Truenas as VM question

fearz

New Member
Aug 7, 2024
12
0
1
Hello,

I have a truenas scale VM with harddisks (PCIE) passthrough shared via NFS on all proxmox cluster nodes.

I also have other VMs using that truenas shared NFS storage as their main harddisk storage, the issue is when or if the truenas VM restarts, all other VMs using that shared NFS storage will have IO errors, the only solution is to restart those VMs after the truenas VM has become healthy.

Is there any solution to restore those VMs back to normal state if the truenas VM is restored to a healthy state?
 
Hi fearz:
May you can consider use the "Start/Shutdown order" in Options for those VM who use NFS export on TrueNAS, let them shutdown before TrueNAS and than start after TrueNAS.
 
Hi fearz:
May you can consider use the "Start/Shutdown order" in Options for those VM who use NFS export on TrueNAS, let them shutdown before TrueNAS and than start after TrueNAS.

This i already use when the server starts up or shutdown...

But i'm talking about when the server is already up and i have other VMs on other nodes depending on the treunas VM that are already up..

If the truenas VM went down for whatever reasons, other VMs on other nodes depending on that shared storage will fail / give out errors, I have to restart them for them to work.
 
Ok, I think to use TrueNAS VM in Proxmox VE to serve NFS export for Proxmox Cluster is the last choose in this environment! And if you want to handle unexpected I/O error for those VM who belongs for the NFS export from TrueNAS VM , then you needs to write down an custom script to do that.
  1. Regularly test to write something into NFS export and get result back, then
  2. If write test return failed(maybe set a throughold up to 3 times), then
  3. Check each VM who belongs for this NFS export is running or stop, then
  4. If it's running then send qm stop <VMID> to those VM
  5. If it's already stopped, then do nothing for those VM
  6. If write test return successd, then
  7. Check each VM who belongs for this NFS export is running or stop, then
  8. If it's running then do nothing for those VM
  9. If it's already stopped, then send qm start <VMID> to those VM
Above script you may need to run in each node in the Proxmox Cluster, by use cron job, to aviod if TrueNAS alive but some Proxmox node lost network access to the NFS export belongs for TrueNAS.

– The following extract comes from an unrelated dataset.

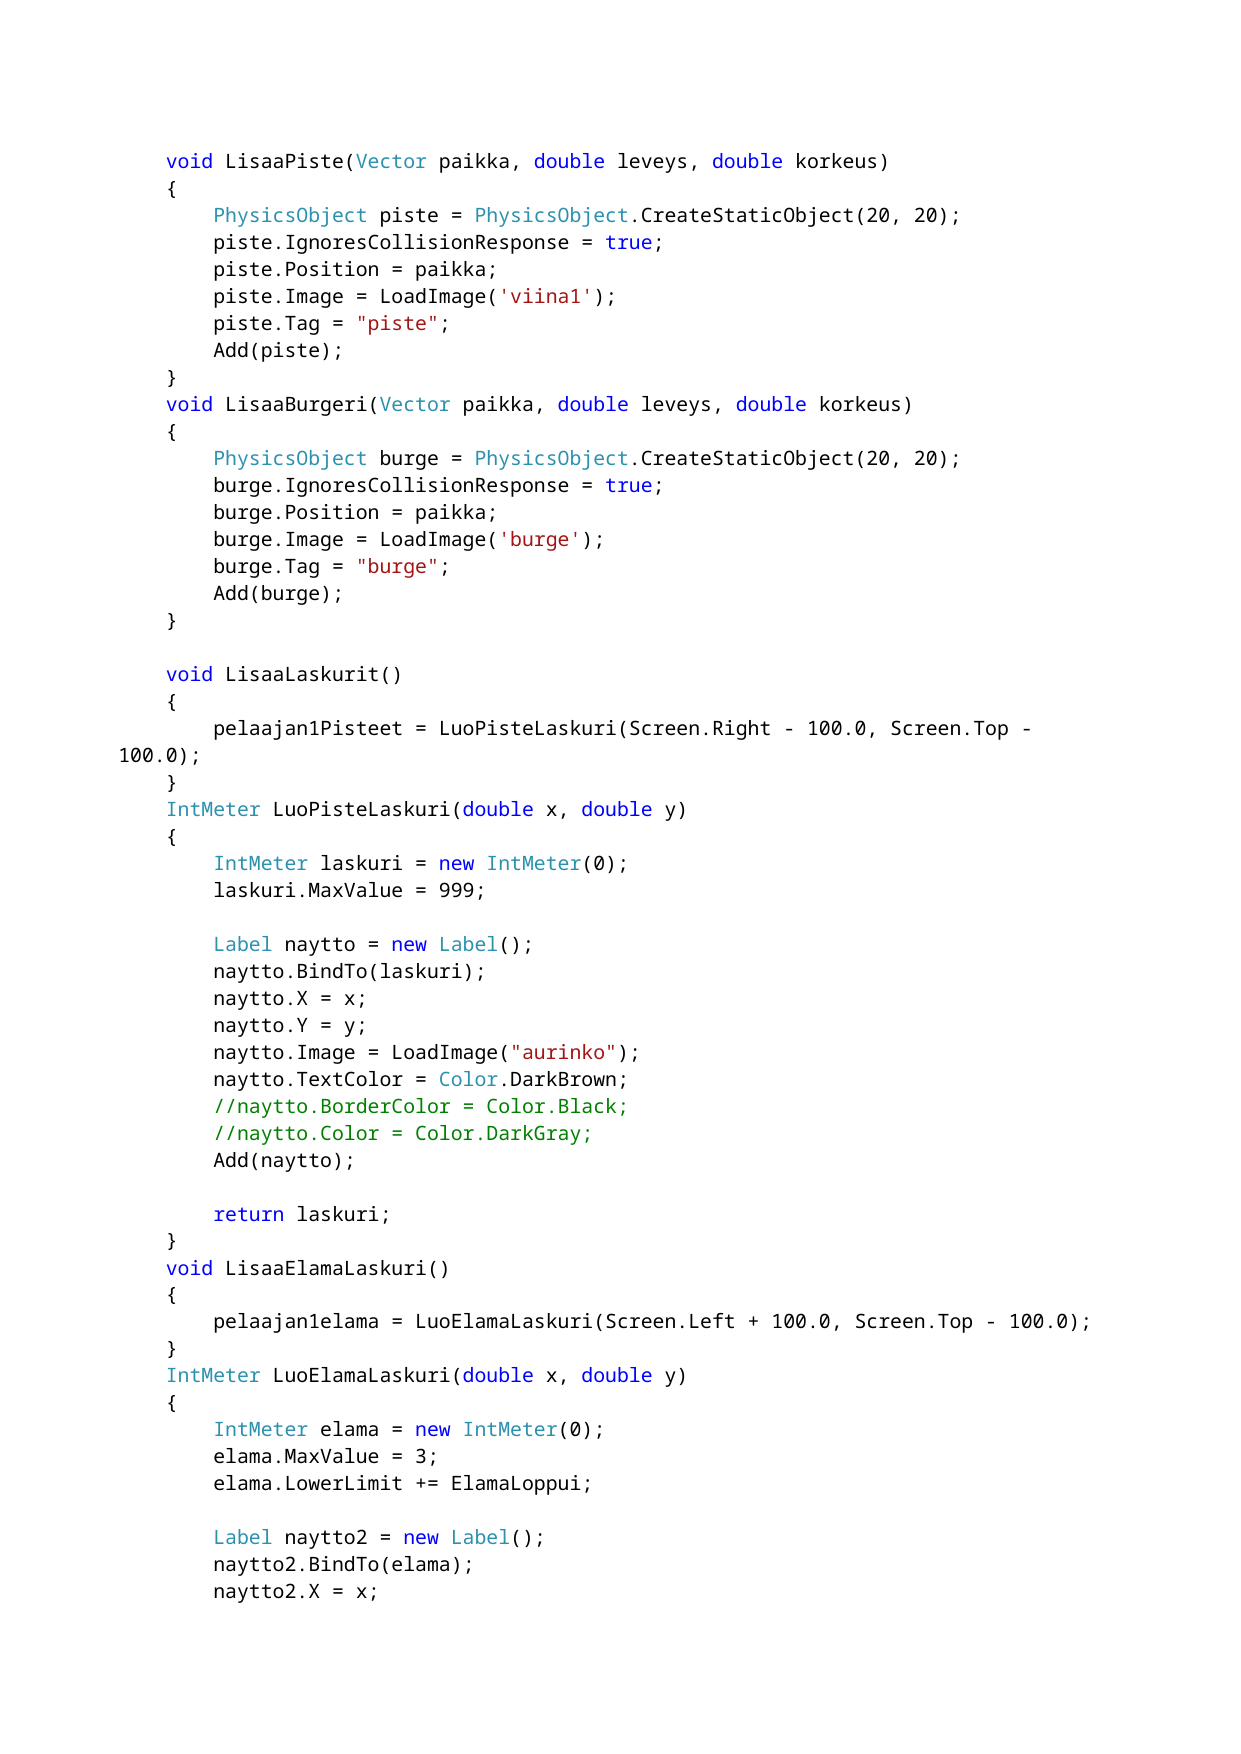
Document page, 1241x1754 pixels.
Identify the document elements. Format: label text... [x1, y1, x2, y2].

PS: Use a simple script to solve the I/O error problem may not a bast practice, and maybe anyone will provide batter solution to you. Of couse, use another HA NFS solution to replace the TrueNAS VM is also one of the best practice. ^_^
 
Following script was generated by AI and FYR, ^_^

Bash:
#!/bin/bash

# Define the NFS mount point and the file to write
NFS_MOUNT="/mnt/nfs"
TEST_FILE="test.txt"

# Define the threshold for write failures
FAILURE_THRESHOLD=3

# Define the list of VM IDs associated with the NFS export
VM_IDS=(vm1 vm2 vm3)

# Initialize failure counter
FAILURE_COUNT=0

while true; do
    # Attempt to write to the NFS mount
    if echo "Test" > "$NFS_MOUNT/$TEST_FILE"; then
        # If write is successful, reset failure counter
        FAILURE_COUNT=0
       
        # Check each VM and start if stopped
        for vm in "${VM_IDS[@]}"; do
            if ! qm status "$vm" | grep -q "running"; then
                echo "Starting VM $vm"
                qm start "$vm"
            fi
        done
    else
        # Increment failure counter if write fails
        ((FAILURE_COUNT++))
       
        # If failure threshold is reached, stop VMs
        if [ $FAILURE_COUNT -ge $FAILURE_THRESHOLD ]; then
            echo "Write test failed $FAILURE_THRESHOLD times. Stopping VMs."
           
            # Check each VM and stop if running
            for vm in "${VM_IDS[@]}"; do
                if qm status "$vm" | grep -q "running"; then
                    echo "Stopping VM $vm"
                    qm stop "$vm"
                fi
            done
           
            # Reset failure counter after taking action
            FAILURE_COUNT=0
        fi
    fi
   
    # Wait before next test
    sleep 60
done

Explanation:​

  1. NFS Write Test: The script regularly attempts to write to a file on the NFS mount.
  2. Failure Handling: If the write fails, it increments a failure counter. If this counter reaches a threshold (3 in this case), it stops all running VMs associated with the NFS export.
  3. VM State Management: If the write is successful, it checks each VM and starts any that are stopped. If the write fails and the threshold is reached, it stops any running VMs.
  4. Loop and Delay: The script runs indefinitely, testing the NFS write every minute.

Notes:​

  • Ensure you have qm installed and configured properly for managing VMs.
  • Replace /mnt/nfs with your actual NFS mount point and adjust VM_IDS with your actual VM IDs.
  • You may need to adjust permissions or paths based on your system configuration.